(Exercise data begins)
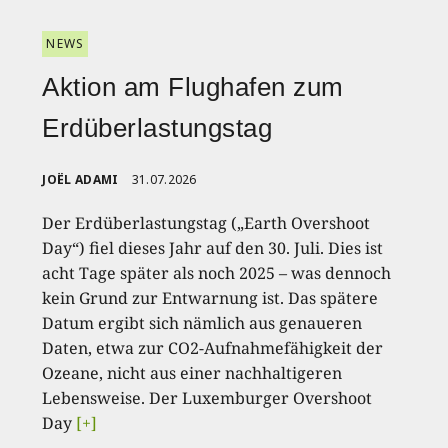
NEWS
Aktion am Flughafen zum
Erdüberlastungstag
JOËL ADAMI
31.07.2026
Der Erdüberlastungstag („Earth Overshoot
Day“) fiel dieses Jahr auf den 30. Juli. Dies ist
acht Tage später als noch 2025 – was dennoch
kein Grund zur Entwarnung ist. Das spätere
Datum ergibt sich nämlich aus genaueren
Daten, etwa zur CO2-Aufnahmefähigkeit der
Ozeane, nicht aus einer nachhaltigeren
Lebensweise. Der Luxemburger Overshoot
Day
[+]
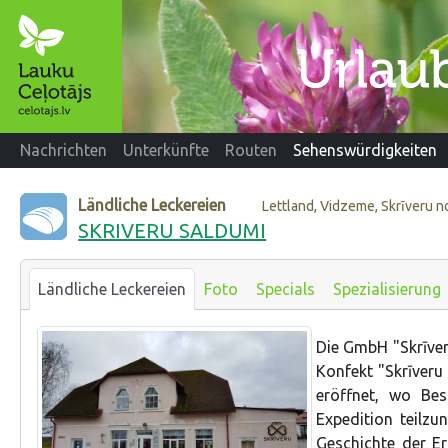
Nachrichten
Unterkünfte
Routen
Sehenswürdigkeiten
Ländliche Leckereien
Lettland, Vidzeme, Skrīveru 
SKRIVERU SALDUMI
Ländliche Leckereien
Foto
Specials
Spezialisierung
Die GmbH "Skrīveru
Konfekt "Skrīveru 
eröffnet, wo Bes
Expedition teilzu
Geschichte der E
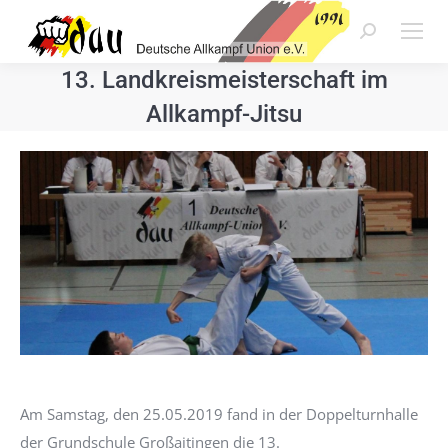
Search:
13. Landkreismeisterschaft im
Allkampf-Jitsu
Am Samstag, den 25.05.2019 fand in der Doppelturnhalle
der Grundschule Großaitingen die 13.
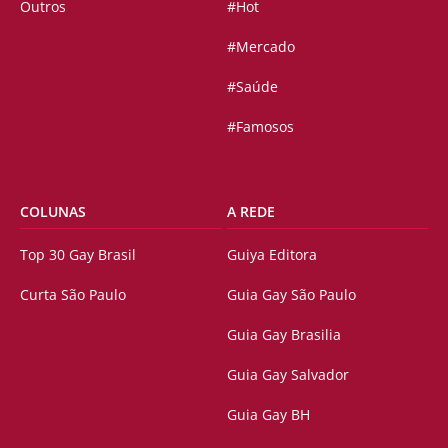
Outros
#Hot
#Mercado
#Saúde
#Famosos
COLUNAS
A REDE
Top 30 Gay Brasil
Guiya Editora
Curta São Paulo
Guia Gay São Paulo
Guia Gay Brasilia
Guia Gay Salvador
Guia Gay BH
(Exercise data ends)
# [Task to complete]
Switch "Ländliche Leckereien" to "Regionale Spezialitäten" everywhere in the data above and write the data out again with nothing else changed. Leave out the pictures.

# [Task output]
NEWS
Aktion am Flughafen zum
Erdüberlastungstag
JOËL ADAMI
31.07.2026
Der Erdüberlastungstag („Earth Overshoot
Day“) fiel dieses Jahr auf den 30. Juli. Dies ist
acht Tage später als noch 2025 – was dennoch
kein Grund zur Entwarnung ist. Das spätere
Datum ergibt sich nämlich aus genaueren
Daten, etwa zur CO2-Aufnahmefähigkeit der
Ozeane, nicht aus einer nachhaltigeren
Lebensweise. Der Luxemburger Overshoot
Day
[+]
Nachrichten
Unterkünfte
Routen
Sehenswürdigkeiten
Regionale Spezialitäten
Lettland, Vidzeme, Skrīveru 
SKRIVERU SALDUMI
Regionale Spezialitäten
Foto
Specials
Spezialisierung
Die GmbH "Skrīveru
Konfekt "Skrīveru 
eröffnet, wo Bes
Expedition teilzu
Geschichte der E
Search:
13. Landkreismeisterschaft im
Allkampf-Jitsu
Am Samstag, den 25.05.2019 fand in der Doppelturnhalle
der Grundschule Großaitingen die 13.
Outros
#Hot
#Mercado
#Saúde
#Famosos
COLUNAS
A REDE
Top 30 Gay Brasil
Guiya Editora
Curta São Paulo
Guia Gay São Paulo
Guia Gay Brasilia
Guia Gay Salvador
Guia Gay BH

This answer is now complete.